# JD 2360/Macdon7000 Swather - Maindrive Pulley to PTO sheared off



## sunnyblueskies (Aug 19, 2019)

Did anybody with the 2360 or Macdon7000 or Westward 7000 ever have their pulley to PTO shear off?
It's the main drive to the header, transferring the power from the engines flywheel via belt to the front of the machine, passenger side, where the PTO shaft is connected to the pulley on the tractor side.
The pulley is attached to a plate with a rather small shaft and a double bearing on which the pulley spins. The shaft for the PTO to attach is on a smaller plate, which is attached to the pulley with 4 bolts. 

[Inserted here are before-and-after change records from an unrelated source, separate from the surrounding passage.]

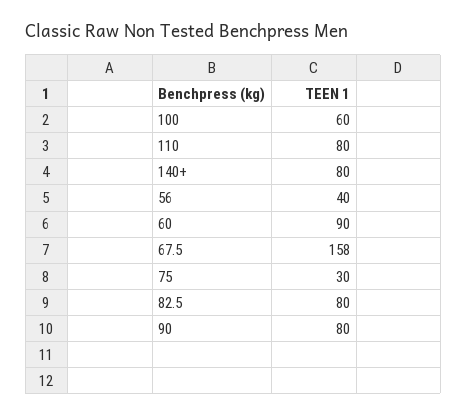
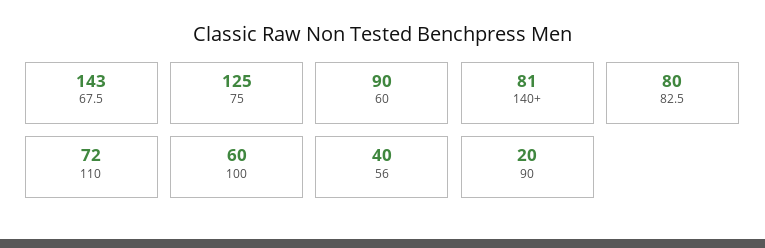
110: 80 -> 72
140+: 80 -> 81
67.5: 158 -> 143
75: 30 -> 125
90: 80 -> 20

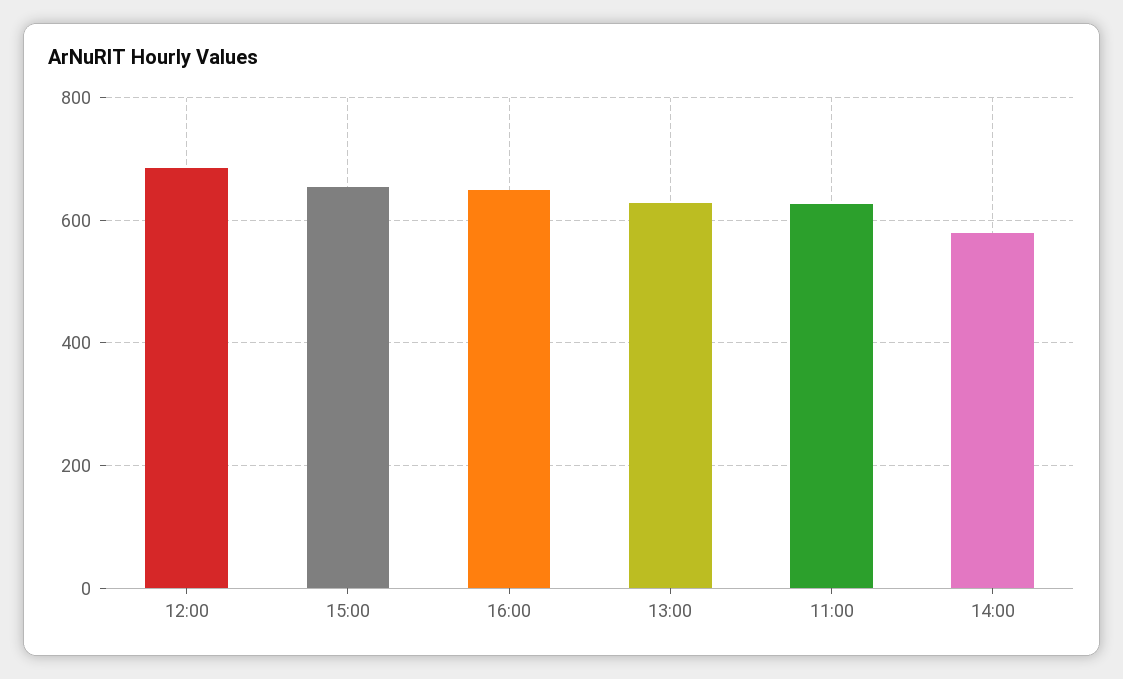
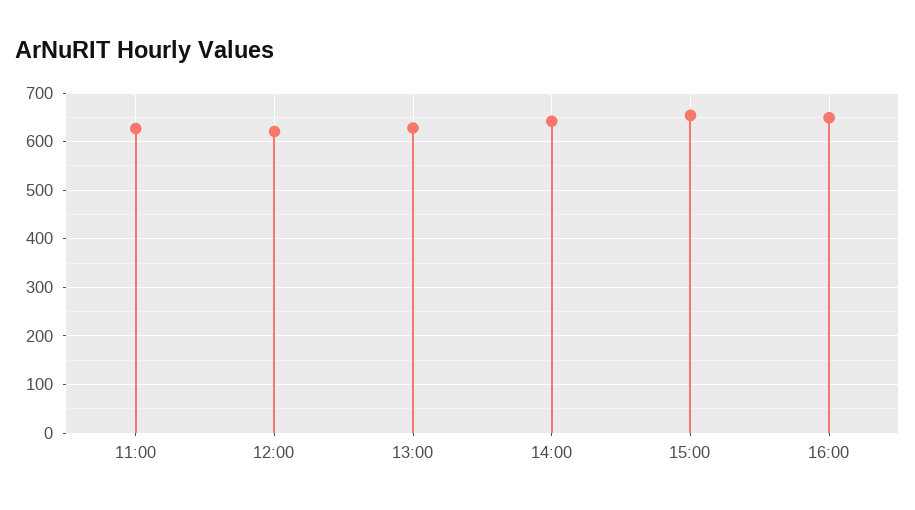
12:00: 680 -> 620
14:00: 580 -> 640

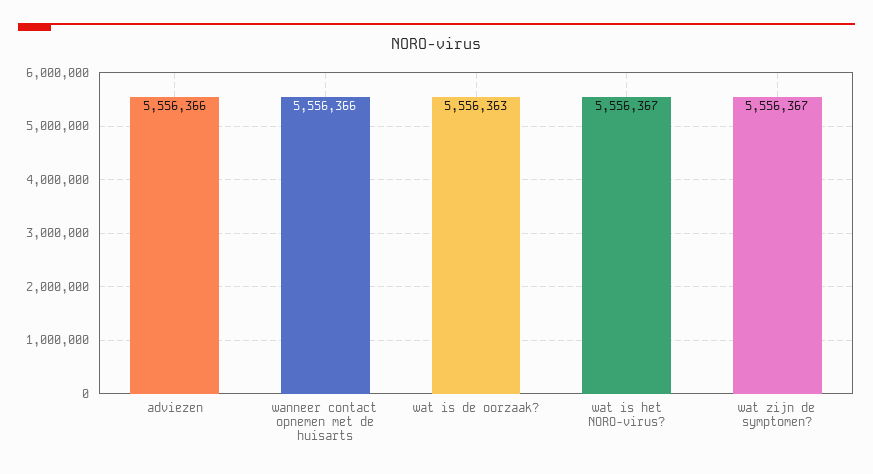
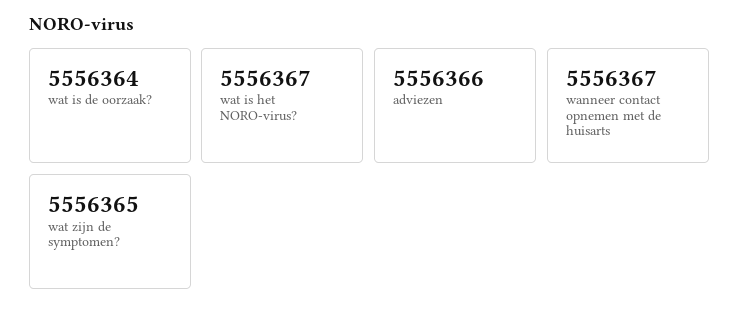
wanneer contact opnemen met de huisarts: 5556366 -> 5556367
wat is de oorzaak?: 5556363 -> 5556364
wat zijn de symptomen?: 5556367 -> 5556365

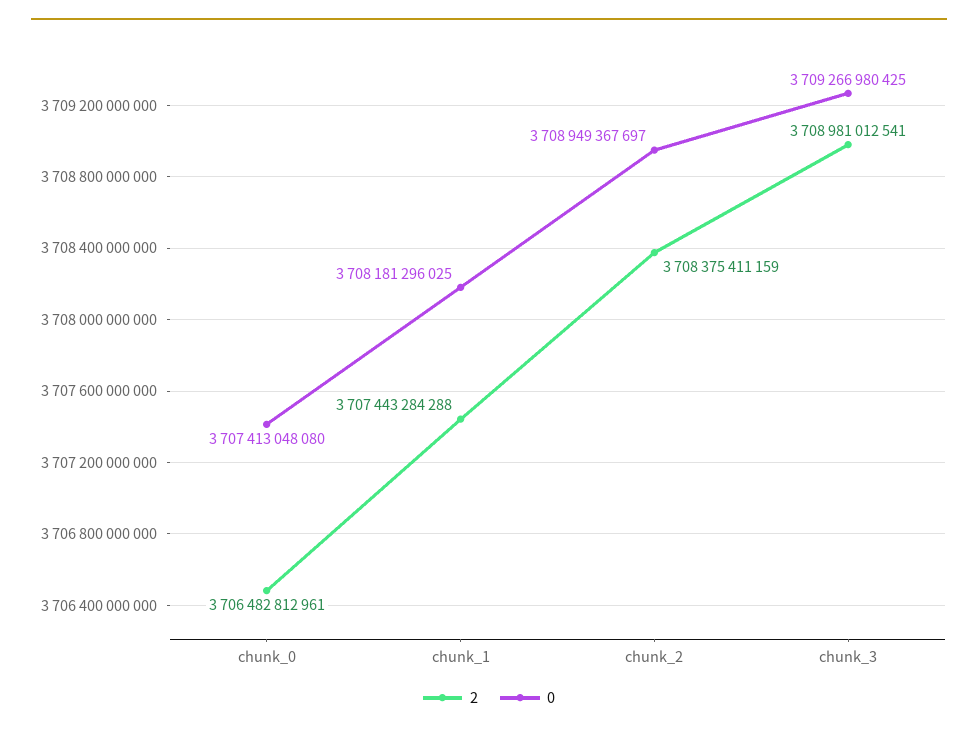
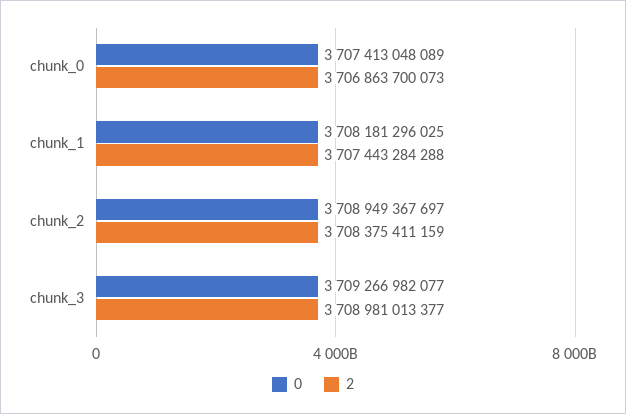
2, chunk_0: 3706482812961 -> 3706863700073
0, chunk_0: 3707413048080 -> 3707413048089
2, chunk_3: 3708981012541 -> 3708981013377
0, chunk_3: 3709266980425 -> 3709266982077

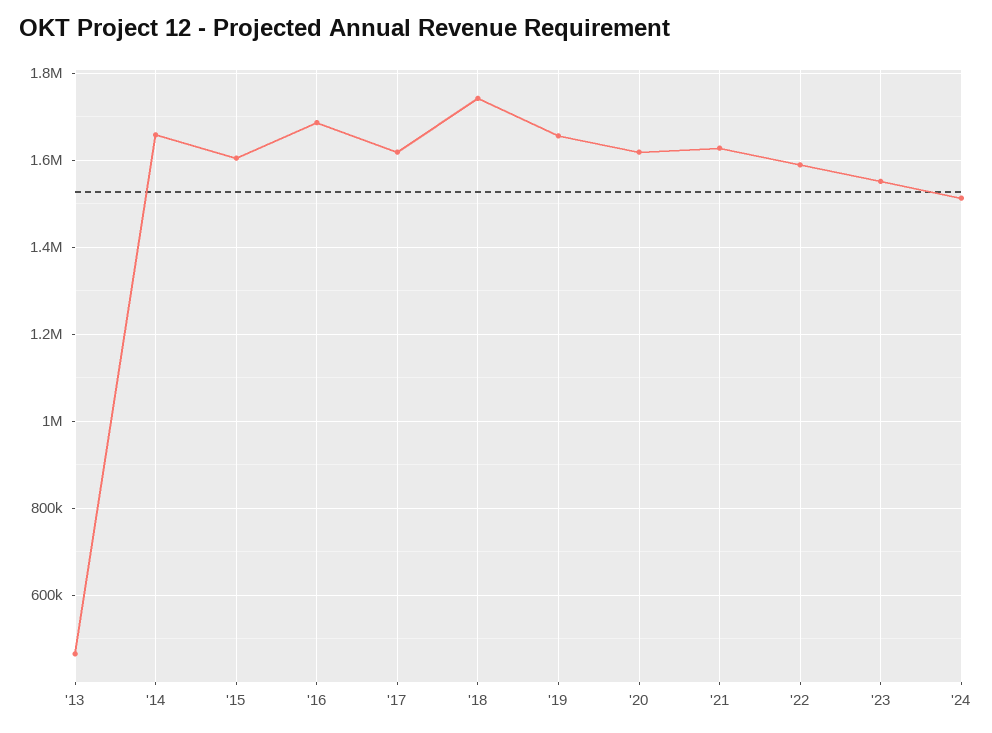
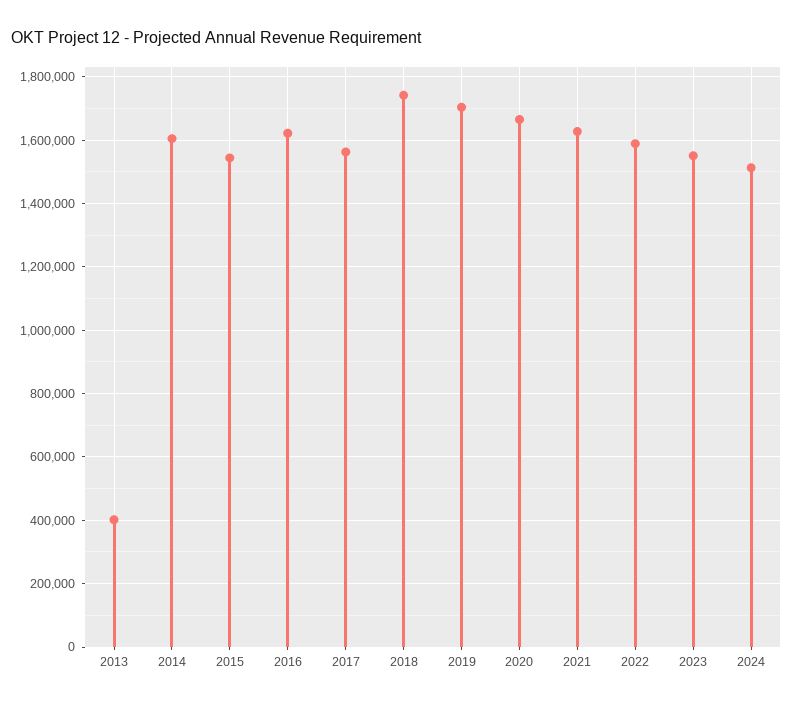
'13: 460000 -> 400000
'14: 1660000 -> 1600000
'15: 1600000 -> 1540000
'16: 1680000 -> 1620000
'17: 1620000 -> 1560000
'19: 1660000 -> 1700000
'20: 1620000 -> 1660000

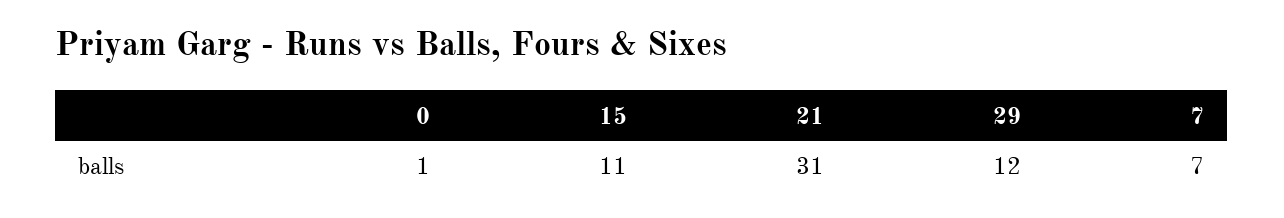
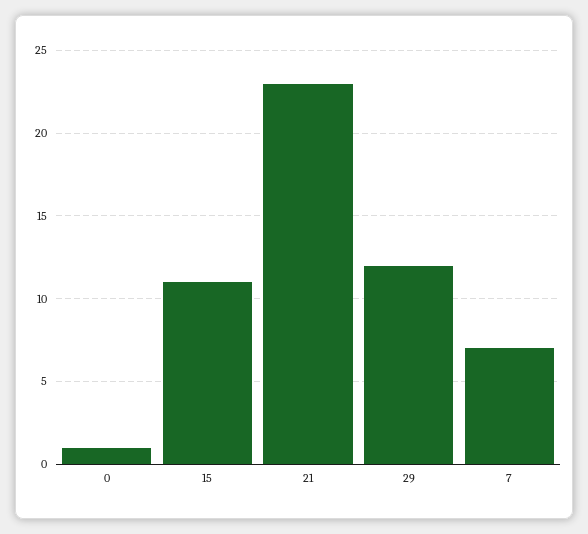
21: 31 -> 23

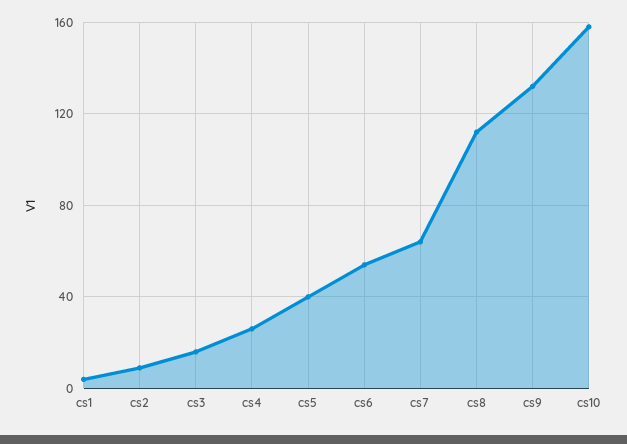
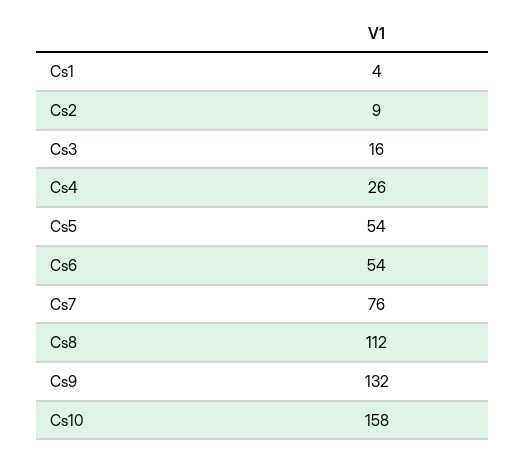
cs5: 40 -> 54
cs7: 65 -> 76

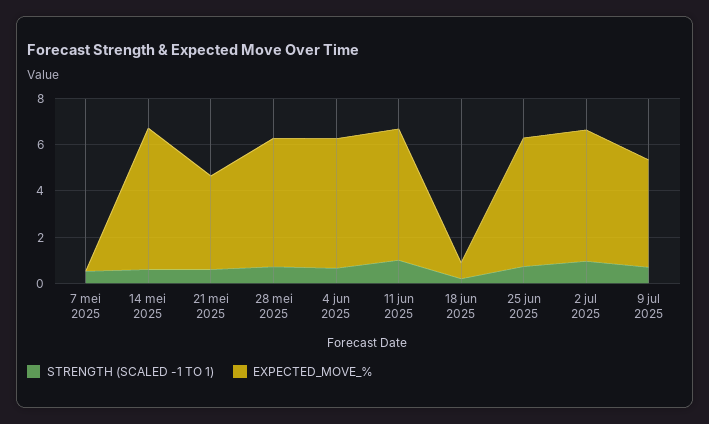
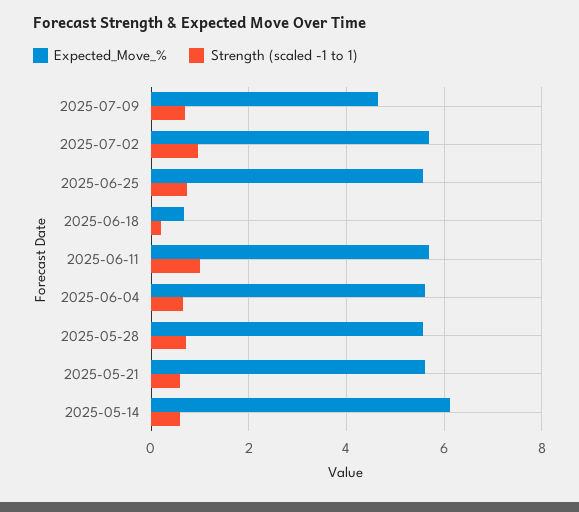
STRENGTH (SCALED -1 TO 1), 7 mei 2025: 0.5 -> none
EXPECTED_MOVE_%, 7 mei 2025: 0 -> none
EXPECTED_MOVE_%, 21 mei 2025: 4 -> 5.6

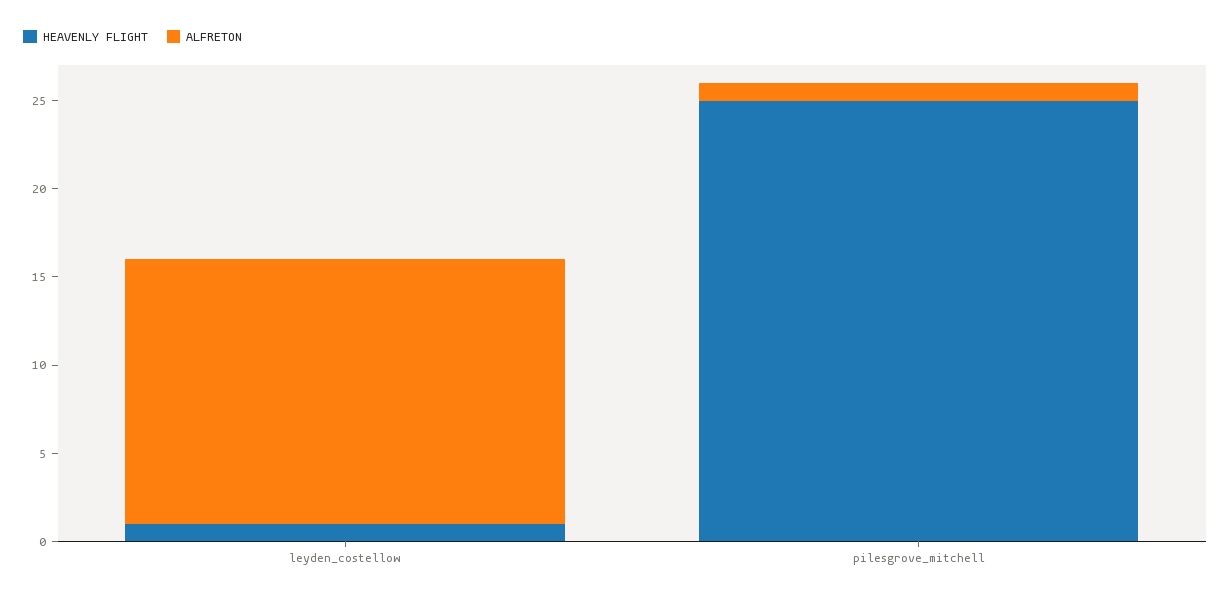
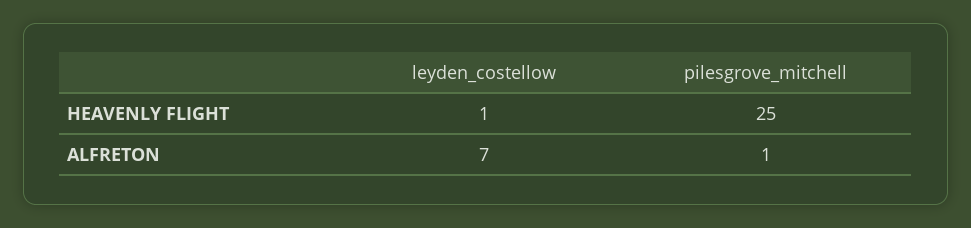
ALFRETON, leyden_costellow: 15 -> 7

Hope that description makes somewhat sense. Anyway, this is the main power source to run the header. Heard some unusual noise when the PTO was on, found that the PTO shaft was quite loose on that end, even though the nut and bolt of the PTO shaft itself was tight. 
Took it off and found that the shaft for the PTO to attach to was worn uneven. Replaced it, went back to work and not even half an hour later the pulley + PTO shaft sheared right off. The bearings between the pulley and the pulley shaft were still in place and not damaged. So why would that pulley shear off? Is this a common problem? 
Have to add that I find this set up ridiculous, I would expect a main drive pulley to be supported on a larger more robust shaft instead of this tiny thing.

What do I have to look out for in order for this not happening again so soon after all new parts are in place?


----------